Death in Small Doses (DVD Review)4 Feb, 2013 By: Mike Clark
Available via WBshop.com’s Warner Archive
Stars Peter Graves, Mala Powers, Chuck Connors.
There were, of course, movies about moonshiners tearing up rural routes while evading the Feds — and, in fact, that genre’s definitive granddaddy (Thunder Road) would hit theaters in ’58. But mainstream screens had only been liberated enough to deal with drug use — any kind of drug use — for a couple years, so a movie about “bennies” (aka “co-pilots,” as they’re termed here) wasn’t exactly a cottage industry even with quasi-major distributors, which is about what Doses’ Allied Artists was.

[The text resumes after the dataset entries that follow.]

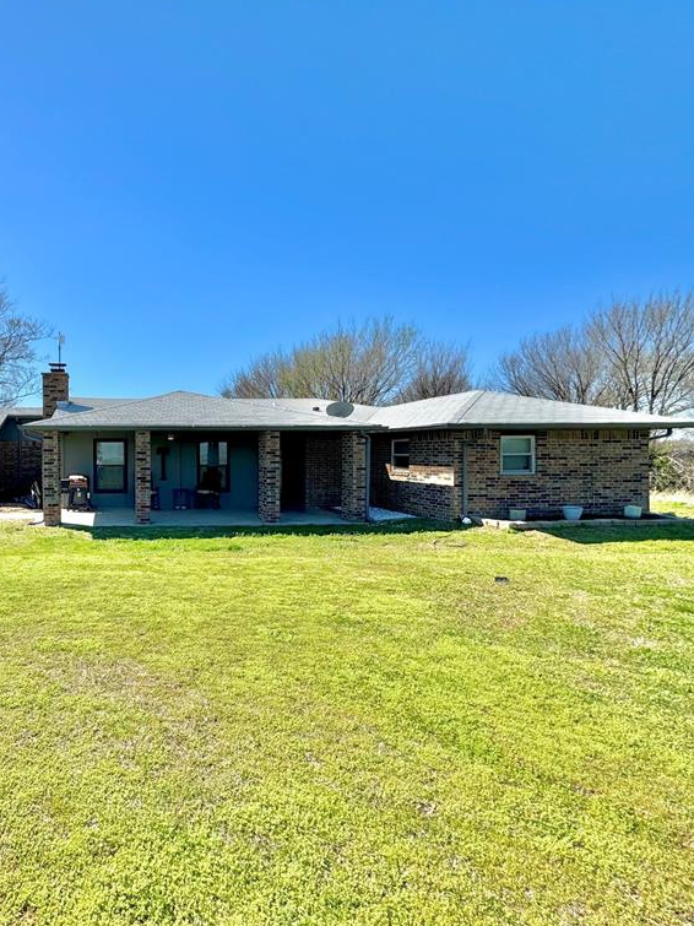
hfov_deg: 63.0
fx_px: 508
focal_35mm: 19
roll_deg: +0.3
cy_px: 460
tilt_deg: +0.8
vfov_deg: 84.7
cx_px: 142
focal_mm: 2.22
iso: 50
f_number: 2.2
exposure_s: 1/1927
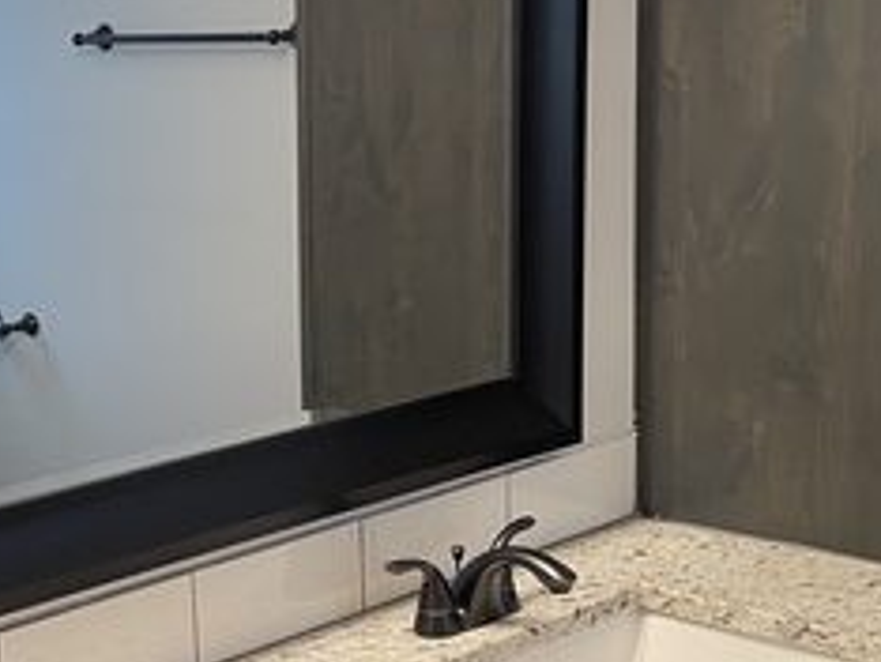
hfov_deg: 26.6
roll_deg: +4.2
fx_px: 1809
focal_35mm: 71
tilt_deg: -12.9
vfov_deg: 20.7
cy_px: 451
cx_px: 120
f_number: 1.6
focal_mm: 5.1
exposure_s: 1/60
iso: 125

Inspired by one of those Saturday Evening Post exposés that captured my imagination as a kid (Dave Beck and the Teamsters getting laid out also comes to mind), this obscure-to-me undercover sleuth melodrama opens with a Fed investigator (Peter Graves during his TV “Fury” days) flopping in a trucker’s rooming house to ascertain just who supplied amphetamines to the driver we’ve seen drive his rig off the road amidst a seeing-double frenzy in the movie’s opening scene,
The hottie who runs the place is played by Mala Powers, who was good-looking enough in those days to have played Roxanne in the same screen version of Cyrano de Bergerac that won Jose Ferrer the 1950 Oscar for best actor. For a widowed landlady, her house-garb is not unrevealing, to which seasoned moviegoers perhaps ought to be saying, “Go easy, Pete.” There’s also a truck stop waitress who lives out back, kind of like Kim Novak in Billy Wilder’s Kiss Me, Stupid. Played by one of my favored ‘B’-actresses of the day (Merry Anders), she knows something of what’s going on but not enough (for a while) to give Graves much help, despite the insistence of his questioning not just with her but also with all of his work colleagues. The oddest of these latter balls is a be-bop-ster played by Chuck Connors just a year before TV’s “The Rifleman.” I can’t tell if his is just an overbaked performance or a daring effort to show how strung out one can get popping these babies like M&M’s when all that tread is under your command. In any event, it’s amusing to watch Connors’ large jock-ish frame leaping into his character’s white convertible — or, in one of the truck-stoop interludes, doing what has to be one of the most awkward jitter-buggings I’ve ever seen on screen. That’s OK: Connors may have played only one game for the Brooklyn Dodgers (albeit a few more for the Cubs) in his MLB career — but he got further in acting than Experiment in Terror’s Don Drysdale, whose own brief acting career included an appearance on … “The Rifleman.” This is an incestuous week, isn’t it?